→ TRY IT
Duplicate the entries from their first line through the line with "Sayfanın başına dön", keeping every line unchanged.

(Dataset entries)
:::

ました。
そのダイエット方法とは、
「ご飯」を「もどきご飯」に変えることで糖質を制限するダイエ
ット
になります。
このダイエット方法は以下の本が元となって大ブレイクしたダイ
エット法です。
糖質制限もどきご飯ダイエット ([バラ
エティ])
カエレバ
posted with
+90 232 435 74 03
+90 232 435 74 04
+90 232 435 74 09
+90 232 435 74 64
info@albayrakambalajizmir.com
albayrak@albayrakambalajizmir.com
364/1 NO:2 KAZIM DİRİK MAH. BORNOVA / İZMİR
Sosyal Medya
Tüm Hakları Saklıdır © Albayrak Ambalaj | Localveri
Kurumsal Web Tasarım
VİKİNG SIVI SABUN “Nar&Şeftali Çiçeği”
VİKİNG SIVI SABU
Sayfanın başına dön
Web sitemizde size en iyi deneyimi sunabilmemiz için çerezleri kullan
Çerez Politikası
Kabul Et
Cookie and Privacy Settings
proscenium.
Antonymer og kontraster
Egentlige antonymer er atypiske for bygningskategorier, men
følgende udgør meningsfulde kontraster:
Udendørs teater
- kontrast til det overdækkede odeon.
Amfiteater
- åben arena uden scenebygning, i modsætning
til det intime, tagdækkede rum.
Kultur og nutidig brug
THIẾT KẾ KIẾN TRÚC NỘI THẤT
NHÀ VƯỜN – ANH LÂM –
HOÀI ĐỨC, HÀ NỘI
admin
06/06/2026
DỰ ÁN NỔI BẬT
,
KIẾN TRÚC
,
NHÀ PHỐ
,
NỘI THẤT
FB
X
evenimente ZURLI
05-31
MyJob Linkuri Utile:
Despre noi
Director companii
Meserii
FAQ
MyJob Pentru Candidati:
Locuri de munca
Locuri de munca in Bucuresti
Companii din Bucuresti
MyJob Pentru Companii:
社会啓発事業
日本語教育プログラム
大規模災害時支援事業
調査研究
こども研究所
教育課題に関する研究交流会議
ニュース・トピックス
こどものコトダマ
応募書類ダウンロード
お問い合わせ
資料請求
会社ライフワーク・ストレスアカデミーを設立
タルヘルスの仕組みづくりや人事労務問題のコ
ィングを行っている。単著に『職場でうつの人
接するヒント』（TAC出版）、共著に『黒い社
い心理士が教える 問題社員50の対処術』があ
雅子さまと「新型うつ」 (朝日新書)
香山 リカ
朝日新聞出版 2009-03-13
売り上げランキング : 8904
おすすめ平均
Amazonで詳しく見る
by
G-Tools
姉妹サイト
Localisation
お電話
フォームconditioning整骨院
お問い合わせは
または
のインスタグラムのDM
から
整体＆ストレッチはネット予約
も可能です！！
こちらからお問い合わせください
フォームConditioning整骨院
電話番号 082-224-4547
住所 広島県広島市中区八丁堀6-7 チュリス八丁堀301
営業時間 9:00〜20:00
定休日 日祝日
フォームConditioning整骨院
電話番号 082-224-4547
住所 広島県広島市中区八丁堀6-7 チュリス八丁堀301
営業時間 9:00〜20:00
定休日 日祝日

:::

→ REPLY
ました。
そのダイエット方法とは、
「ご飯」を「もどきご飯」に変えることで糖質を制限するダイエ
ット
になります。
このダイエット方法は以下の本が元となって大ブレイクしたダイ
エット法です。
糖質制限もどきご飯ダイエット ([バラ
エティ])
カエレバ
posted with
+90 232 435 74 03
+90 232 435 74 04
+90 232 435 74 09
+90 232 435 74 64
info@albayrakambalajizmir.com
albayrak@albayrakambalajizmir.com
364/1 NO:2 KAZIM DİRİK MAH. BORNOVA / İZMİR
Sosyal Medya
Tüm Hakları Saklıdır © Albayrak Ambalaj | Localveri
Kurumsal Web Tasarım
VİKİNG SIVI SABUN “Nar&Şeftali Çiçeği”
VİKİNG SIVI SABU
Sayfanın başına dön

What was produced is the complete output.